As a Senior Staff Nurse and Infection Control Link Nurse working in the NPICU, the Covid-19 Pandemic brought about various challenges. My first thoughts were how this virus was going to affect our vulnerable patients and how we could best protect them, therefore I set about reading up on as much available literature as I could find and communicated online with nurses from other countries with regards to neonates and Paediatrics. The general consensus was that neonates were rarely affected by covid-19 so this served to allay some fears, however I was still extremely anxious. Our staff canteen and lecture rooms were transformed into wards and all available spaces and corridors now housed hospital beds and mattresses, creating an unnerving atmosphere. Infection control took on unprecedented importance and I found myself to be the reference point for the nurses & midwives in all things Covid, using all available communication means to address queries.

My colleagues with previous ITU experience were prepared for the eventuality of having to float to adult ITU. I held mixed emotions, as on one hand I was quite fearful of being in such a situation but on the other hand I felt quite guilty for not being able to help out fellow nurses in other critical units. Another nagging fear was of bringing something home after my shifts other than my uniform. Several of my colleagues found alternative accommodation and we all had a plan B in mind just in case we needed to be quarantined.

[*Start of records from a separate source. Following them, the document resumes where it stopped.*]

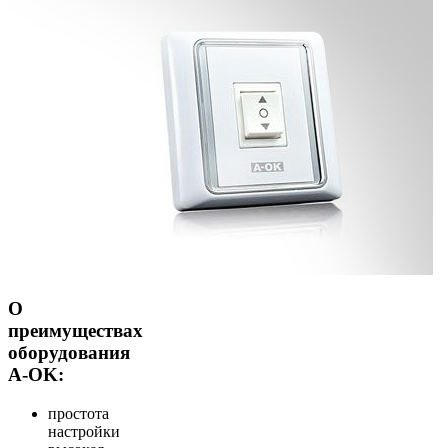
О
преимуществах
оборудования
A-OK:
простота
настройки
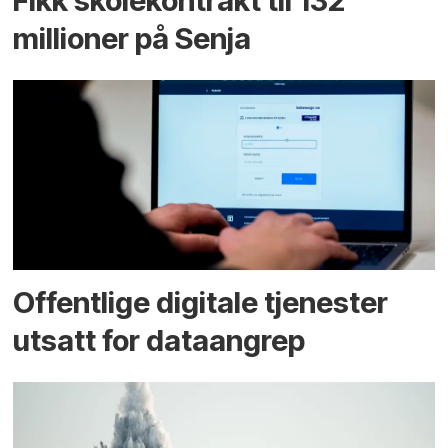
Fikk skole­kontrakt til 132
millioner på Senja
Offentlige digitale tjenester
utsatt for dataangrep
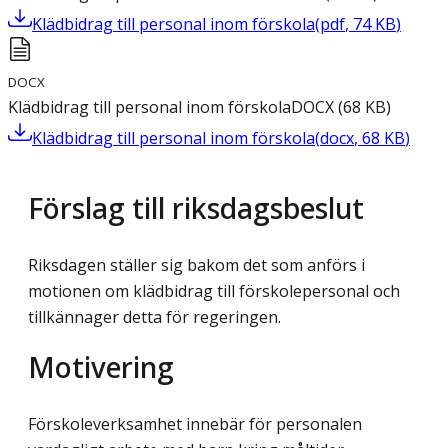
Klädbidrag till personal inom förskola
(
pdf
,
74
KB
)
DOCX
Klädbidrag till personal inom förskola
DOCX
(
68
KB
)
Klädbidrag till personal inom förskola
(
docx
,
68
KB
)
Förslag till riksdagsbeslut
Riksdagen ställer sig bakom det som anförs i
motionen om klädbidrag till förskolepersonal och
tillkännager detta för regeringen.
Motivering
Förskoleverksamhet innebär för personalen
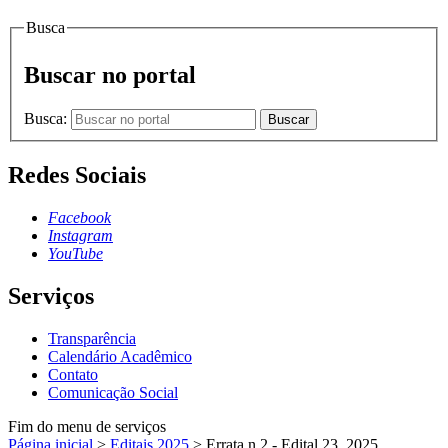
Busca
Buscar no portal
Busca:
Buscar
Redes Sociais
Facebook
Instagram
YouTube
Serviços
Transparência
Calendário Acadêmico
Contato
Comunicação Social
Fim do menu de serviços
Página inicial
>
Editais 2025
>
Errata n.2 - Edital 23_2025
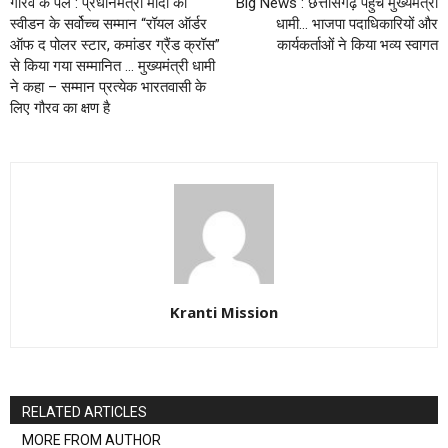
गौरव के पल : प्रधानमंत्री मोदी को
Big News : छत्तीसगढ़ पहुंचे मुख्यमंत्री
स्वीडन के सर्वोच्च सम्मान “रॉयल ऑर्डर
धामी… भाजपा पदाधिकारियों और
ऑफ द पोलर स्टार, कमांडर ग्रैंड क्रॉस”
कार्यकर्ताओं ने किया भव्य स्वागत
से किया गया सम्मानित … मुख्यमंत्री धामी
ने कहा – सम्मान प्रत्येक भारतवासी के
लिए गौरव का क्षण है
Kranti Mission
RELATED ARTICLES
MORE FROM AUTHOR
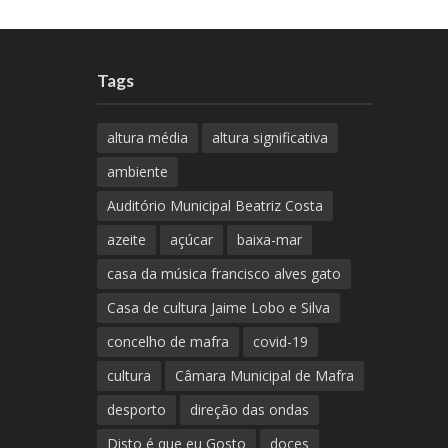
Tags
altura média
altura significativa
ambiente
Auditório Municipal Beatriz Costa
azeite
açúcar
baixa-mar
casa da música francisco alves gato
Casa de cultura Jaime Lobo e Silva
concelho de mafra
covid-19
cultura
Câmara Municipal de Mafra
desporto
direção das ondas
Disto é que eu Gosto
doces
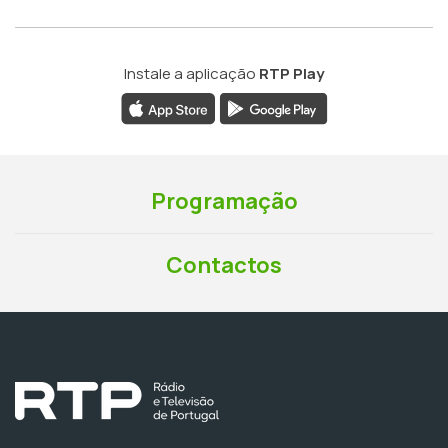
Instale a aplicação
RTP Play
Programação
Contactos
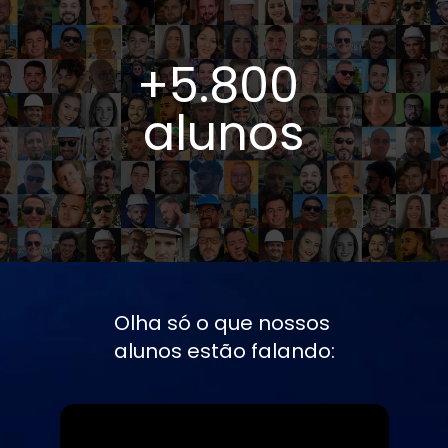
+5.800 
alunos
Olha só o que nossos 
alunos estão falando:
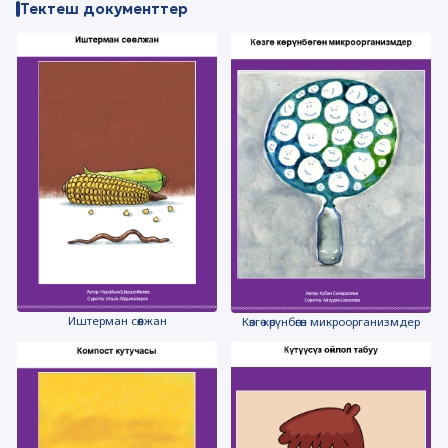
Тектеш документтер
Иштерман сөөлжан
Көзгө көрүнбөгөн микроорганизмдер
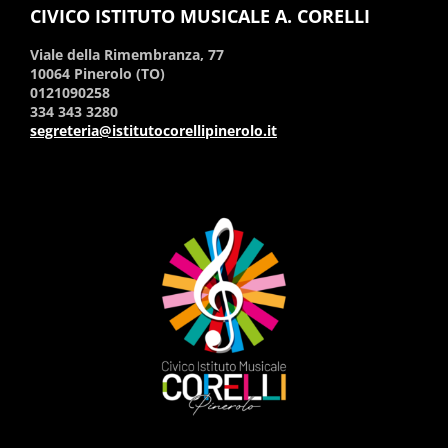
CIVICO ISTITUTO MUSICALE A. CORELLI
Viale della Rimembranza, 77
10064 Pinerolo (TO)
0121090258
334 343 3280
segreteria@istitutocorellipinerolo.it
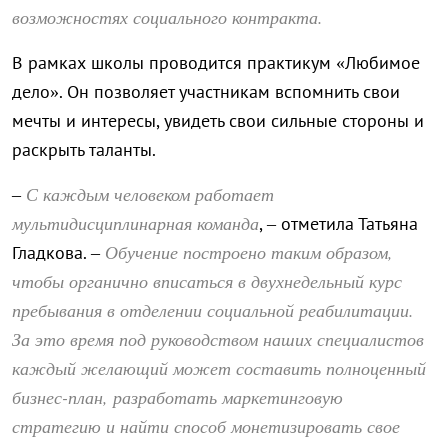
возможностях социального контракта.
В рамках школы проводится практикум «Любимое
дело». Он позволяет участникам вспомнить свои
мечты и интересы, увидеть свои сильные стороны и
раскрыть таланты.
С каждым человеком работает
–
мультидисциплинарная команда
, – отметила Татьяна
Обучение построено таким образом,
Гладкова. –
чтобы органично вписаться в двухнедельный курс
пребывания в отделении социальной реабилитации.
За это время под руководством наших специалистов
каждый желающий может составить полноценный
бизнес-план, разработать маркетинговую
стратегию и найти способ монетизировать свое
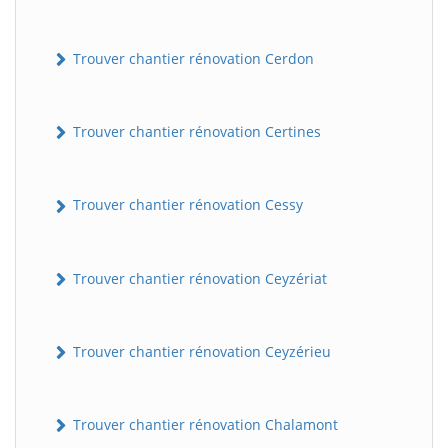
Trouver chantier rénovation Cerdon
Trouver chantier rénovation Certines
Trouver chantier rénovation Cessy
Trouver chantier rénovation Ceyzériat
Trouver chantier rénovation Ceyzérieu
Trouver chantier rénovation Chalamont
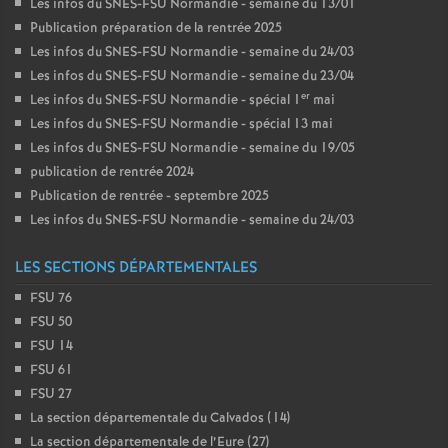
Les infos du SNES-FSU Normandie - semaine du 13/01
Publication préparation de la rentrée 2025
Les infos du SNES-FSU Normandie - semaine du 24/03
Les infos du SNES-FSU Normandie - semaine du 23/04
er
Les infos du SNES-FSU Normandie - spécial 1
mai
Les infos du SNES-FSU Normandie - spécial 13 mai
Les infos du SNES-FSU Normandie - semaine du 19/05
publication de rentrée 2024
Publication de rentrée - septembre 2025
Les infos du SNES-FSU Normandie - semaine du 24/03
LES SECTIONS DÉPARTEMENTALES
FSU 76
FSU 50
FSU 14
FSU 61
FSU 27
La section départementale du Calvados (14)
La section départementale de l’Eure (27)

Initially we had several nurses in quarantine due to recent travel and others who remained quarantined throughout due to being classed as ‘high risk’, so we all had to adapt and work extra shifts accordingly. I was concerned that in the eventuality of an outbreak there might not be enough staff to care for our patients, since our unit is the only one on the island and our relieving pool is extremely sparse.

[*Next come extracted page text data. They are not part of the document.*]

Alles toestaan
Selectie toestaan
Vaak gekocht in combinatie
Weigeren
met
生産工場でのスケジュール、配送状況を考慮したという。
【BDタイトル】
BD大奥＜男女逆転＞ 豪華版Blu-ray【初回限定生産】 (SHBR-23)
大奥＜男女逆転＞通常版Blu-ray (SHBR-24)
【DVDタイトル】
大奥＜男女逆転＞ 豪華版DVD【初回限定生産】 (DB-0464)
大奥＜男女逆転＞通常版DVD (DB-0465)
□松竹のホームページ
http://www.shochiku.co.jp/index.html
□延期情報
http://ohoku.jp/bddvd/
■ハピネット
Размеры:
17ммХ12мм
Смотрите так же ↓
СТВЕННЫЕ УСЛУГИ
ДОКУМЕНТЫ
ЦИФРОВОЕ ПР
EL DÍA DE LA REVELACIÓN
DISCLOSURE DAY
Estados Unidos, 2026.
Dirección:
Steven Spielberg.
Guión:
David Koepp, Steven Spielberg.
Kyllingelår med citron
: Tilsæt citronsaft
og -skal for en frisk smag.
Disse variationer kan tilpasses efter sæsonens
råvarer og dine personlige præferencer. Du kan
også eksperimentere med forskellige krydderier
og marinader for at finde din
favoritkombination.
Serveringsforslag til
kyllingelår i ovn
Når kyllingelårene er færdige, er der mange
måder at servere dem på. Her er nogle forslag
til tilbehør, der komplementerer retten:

Initially I was present for meetings with the infection Control and Neonatal teams to discuss various admission strategies, which involved creating pathways from the delivery suite, theatres, A & E and other Paediatric wards. I also helped with the creation/updating of various protocols with regards to parental presence on the unit, the handling of expressed breast milk, and the disinfection & disposal of contaminated items.  It was extremely confusing as pathways kept changing making it next to impossible to keep track of the correct ones.

I was part of a coalition group to carry out certain modifications within the unit. Isolation rooms were stripped down to a bare minimum, item cupboards removed, panelled doors exchanged for glass doors to ensure visibility, appropriate signage was affixed, a communication system was installed and mirrors were fitted to aid with the correct donning of PPE. Centrally located cupboards were installed for all the necessary PPE and various quick access trolleys for difficult airway management were set up. We also assembled packs of collated items to take down to the various ‘Covid theatres’ for caesarian deliveries and a variety of procedure packs. I had to prepare for the eventuality of admitting older paediatric patients which involved procuring unfamiliar equipment and drugs. I even made a trip to the home improvement store to purchase transparent plastic sheeting to prevent aerosolization of viral particles during intubation.

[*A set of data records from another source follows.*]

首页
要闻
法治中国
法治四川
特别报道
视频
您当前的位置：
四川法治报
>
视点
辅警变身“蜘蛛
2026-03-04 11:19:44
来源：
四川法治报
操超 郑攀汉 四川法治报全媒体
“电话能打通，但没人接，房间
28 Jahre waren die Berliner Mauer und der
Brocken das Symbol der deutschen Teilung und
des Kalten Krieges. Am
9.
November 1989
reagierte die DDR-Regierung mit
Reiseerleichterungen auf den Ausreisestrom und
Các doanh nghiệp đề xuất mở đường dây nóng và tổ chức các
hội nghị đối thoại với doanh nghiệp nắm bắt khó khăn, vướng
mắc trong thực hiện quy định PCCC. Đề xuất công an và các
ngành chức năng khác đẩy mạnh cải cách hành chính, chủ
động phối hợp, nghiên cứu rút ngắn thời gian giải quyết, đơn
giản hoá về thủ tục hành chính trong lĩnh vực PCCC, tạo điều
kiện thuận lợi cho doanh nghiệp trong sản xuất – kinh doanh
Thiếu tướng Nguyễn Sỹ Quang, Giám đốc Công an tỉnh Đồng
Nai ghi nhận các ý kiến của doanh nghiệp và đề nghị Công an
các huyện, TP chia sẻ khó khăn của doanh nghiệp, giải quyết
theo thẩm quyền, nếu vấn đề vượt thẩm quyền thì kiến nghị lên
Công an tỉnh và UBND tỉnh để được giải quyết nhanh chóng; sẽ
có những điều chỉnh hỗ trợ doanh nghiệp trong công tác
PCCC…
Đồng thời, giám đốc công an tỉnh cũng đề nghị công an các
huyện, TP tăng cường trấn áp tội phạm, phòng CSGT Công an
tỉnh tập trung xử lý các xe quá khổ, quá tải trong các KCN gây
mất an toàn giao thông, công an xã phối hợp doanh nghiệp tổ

I helped provide simulation training for proning techniques in paediatric ventilated patients and was also tasked with training all the department staff to safely don and doff the necessary PPE. This was not without its difficulties, as simultaneously the nursing & midwifery union was arguing that the PPE we had access to was not adequate, creating a lot of anxiety and mistrust amongst colleagues. This was further compounded by tight restrictions on FFP3 masks. Unfortunately we also had an initial shortage of alcohol based hand rub and wipes with these items being kept under lock and key in the manager’s office; needless to say hand hygiene compliance dropped and I was very worried about the ensuing consequences.

Now that our islands have succeeded in ‘flattening the curve’, I am finally getting used to the new normality of working with a mask and visor throughout my 12-hour shifts. I fear that our patients and parents continue to suffer inadvertently due to the tight restrictions on parent visiting and handling and am currently advocating for this policy to be re-evaluated.